◆ **WORK REQUEST**
Print, from the listing below, the lines starting at the line containing "#3 screwdriver [392,378,528,454]" and ending at the line containing "Any 2D box is x1, y1, x2, y2 in pixels.", exactly as they stand, and print nothing else.

◆ **TASK MATERIAL**
◆ ◆ ◆ ◆ ◆ ◆ ◆
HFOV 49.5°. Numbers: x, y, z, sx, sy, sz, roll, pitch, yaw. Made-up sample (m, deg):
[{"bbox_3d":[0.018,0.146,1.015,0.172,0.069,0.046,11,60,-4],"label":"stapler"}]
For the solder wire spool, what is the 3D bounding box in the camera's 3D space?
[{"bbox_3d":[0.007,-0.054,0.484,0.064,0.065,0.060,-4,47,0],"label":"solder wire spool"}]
◆ ◆ ◆ ◆ ◆ ◆ ◆
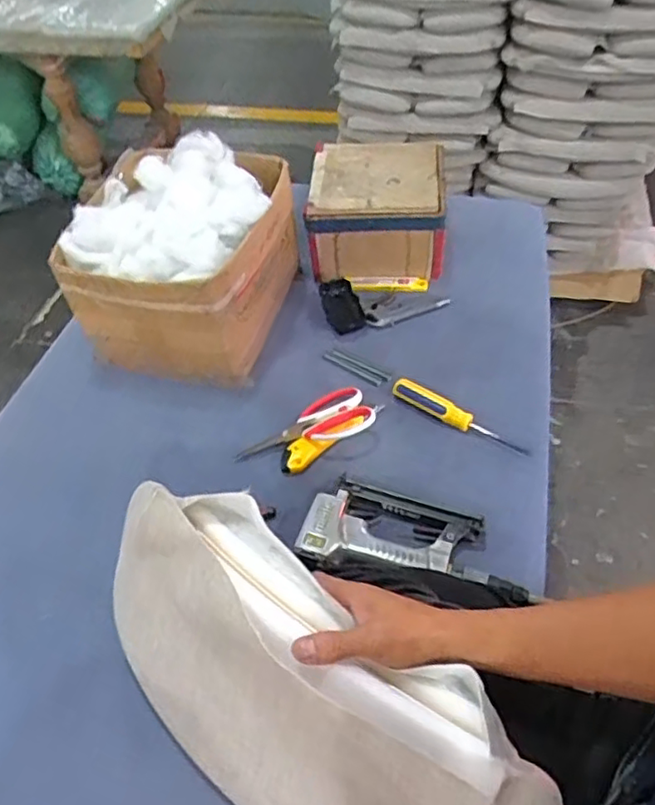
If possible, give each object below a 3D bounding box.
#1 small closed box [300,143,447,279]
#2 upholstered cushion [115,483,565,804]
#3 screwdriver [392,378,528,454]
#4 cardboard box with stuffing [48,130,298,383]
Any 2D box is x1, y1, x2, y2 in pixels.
◆ ◆ ◆ ◆ ◆ ◆ ◆
◆ **RESULT FOR THIS EXERCISE**
#3 screwdriver [392,378,528,454]
#4 cardboard box with stuffing [48,130,298,383]
Any 2D box is x1, y1, x2, y2 in pixels.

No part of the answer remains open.